那还是1966年“文化大革命”初期,我们这些中学生刚摆脱6、7月份学校工作组的管制走上社会逍遥的时候。瞬息万变的形势吸引着我们到消息灵通的单位串联。8月初的一天晚上,我和小学同班同学王胜利从当时居住的朝阳门外关东店化石营徒步走到府右街路南国务院接待站,看大字报,听上访的人谈论各地各单位无产阶级文化大革命开展情况。忘了当初我们俩是怎么计划的,怎么会到这里来度过这个夜晚。那天接待室南边的院子里张贴的大字报不多,上访的人也很少。记得吸引我们的是北京工业大学的几位男女大学生,谈论对联(“老子英雄儿好汉,老子反动儿混蛋”)、谭立夫之类的话题,别的人群谈论的话题,听不出个所以然,引不起我们的兴趣。整个接待站彻夜电灯通明,人流不断。后来我们在长椅上坐着休息了几个小时。
大约后半夜4点钟左右,我们俩精神抖擞,迈开双腿,直奔清华大学。沿途经过西四、新街口、北太平庄,经过塔院,路两边已是一块块庄稼地。离的很远就听到了清华大学校园里大喇叭传出的广播声。音乐过后,是中央人民广播电台的“新闻和报纸摘要”节目,那天的头条是《中国共产党中央委员会关于无产阶级文化大革命的决定》,就是后来大家都熟知的“十六条”。我当时边听边纳闷:文化大革命不是已经开展好几个月了吗,怎么党中央现在才发决定呢?我们从来没去过清华大学,只打听到顺着广播的声音走就是了。终于走到学校,迎接我们的是一个小门,我们径直往里走。门口一位老大爷板着脸拦住我们。忽然他看到我胸前的校徽,脸上立刻展出笑容:“啊,二中的!进去吧!”又拦住王胜利,王说“我们一个学校的。”就把他也放进来了。我当时心里还有点别扭:他怎么成跟我一学校的了。
进了学校,往北走了半天,心里有些失望,只见走不完的平房居民区,看不见大楼和教室、图书馆什么的,这是清华大学吗?大字报都贴哪儿了?怎么连个行人都看不见。还经过一片荷塘,残枝败叶(后来才知道,朱自清可能就是靠着这片荷塘,写出了散文名篇《荷塘月色》)。后来,顺着路往西走,从西门走出校园。出了清华,走不多远,又进了北大,穿过一片楼区,仍是没看到什么大字报。看来到文化大革命圣地取经的念头落空了。走出校园不远,看到101中学的校牌。这时我们决定去颐和园。离这里有多远呢?穿过玉米地中间的小路往西走,打听向我们走来的一老农,他告诉我们有一里路。

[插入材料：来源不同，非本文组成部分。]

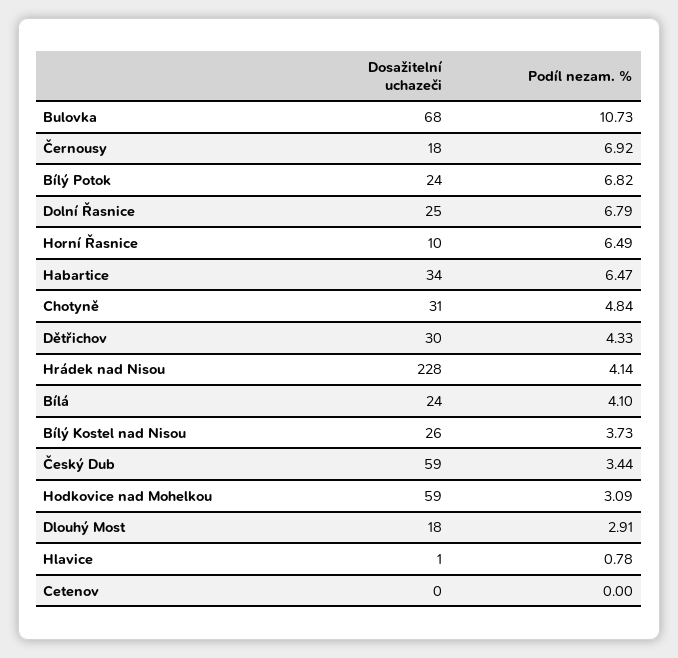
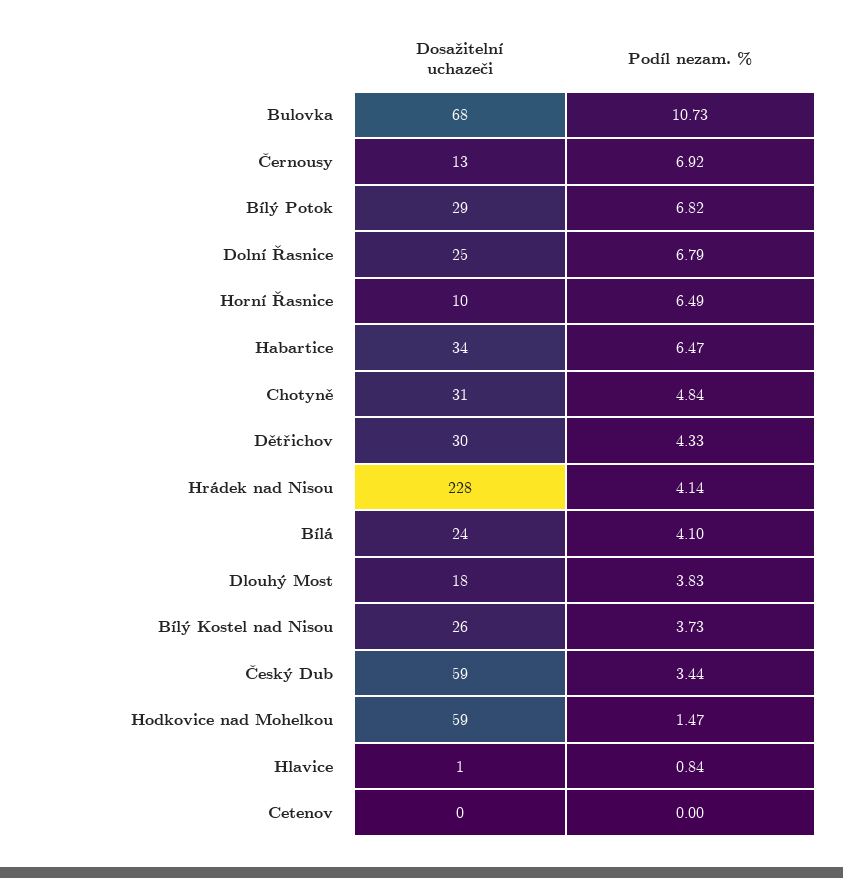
  {
    "Dosažitelní uchazeči": {
      "Bulovka": 68,
-     "Černousy": 18,
+     "Černousy": 13,
-     "Bílý Potok": 24,
+     "Bílý Potok": 29,
      "Dolní Řasnice": 25,
      "Horní Řasnice": 10,
      "Habartice": 34,
      "Chotyně": 31,
      "Dětřichov": 30,
      "Hrádek nad Nisou": 228,
      "Bílá": 24,
      "Bílý Kostel nad Nisou": 26,
      "Český Dub": 59,
      "Hodkovice nad Mohelkou": 59,
      "Dlouhý Most": 18,
      "Hlavice": 1,
      "Cetenov": 0
    },
    "Podíl nezam. %": {
      "Bulovka": 10.73,
      "Černousy": 6.92,
      "Bílý Potok": 6.82,
      "Dolní Řasnice": 6.79,
      "Horní Řasnice": 6.49,
      "Habartice": 6.47,
      "Chotyně": 4.84,
      "Dětřichov": 4.33,
      "Hrádek nad Nisou": 4.14,
      "Bílá": 4.1,
      "Bílý Kostel nad Nisou": 3.73,
      "Český Dub": 3.44,
-     "Hodkovice nad Mohelkou": 3.09,
+     "Hodkovice nad Mohelkou": 1.47,
-     "Dlouhý Most": 2.91,
+     "Dlouhý Most": 3.83,
-     "Hlavice": 0.78,
+     "Hlavice": 0.84,
      "Cetenov": 0
    }
  }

我们走啊走,走啊走,怎么还没影儿呢?又见到一位老农,再打听,说是三里路。这时我们感觉到路途艰难了。快到中午12点时,我们终于来到了颐和园。是不是那会儿都不要门票了,不记得了。那天中午吃没吃饭,在哪儿吃的,也不记得了。进得园来,王胜利要去游泳,我要逛山。我心想:游泳到哪儿去不行,偏在这儿游?好不容易来一次颐和园,不逛逛万寿山,不白来了?但杨子荣说的好:人各有志,不能强勉。还是各管各的吧。两小时后,大概两点多钟时,我与王胜利在知春亭畔游泳场门口会合,出颐和园踏上归程。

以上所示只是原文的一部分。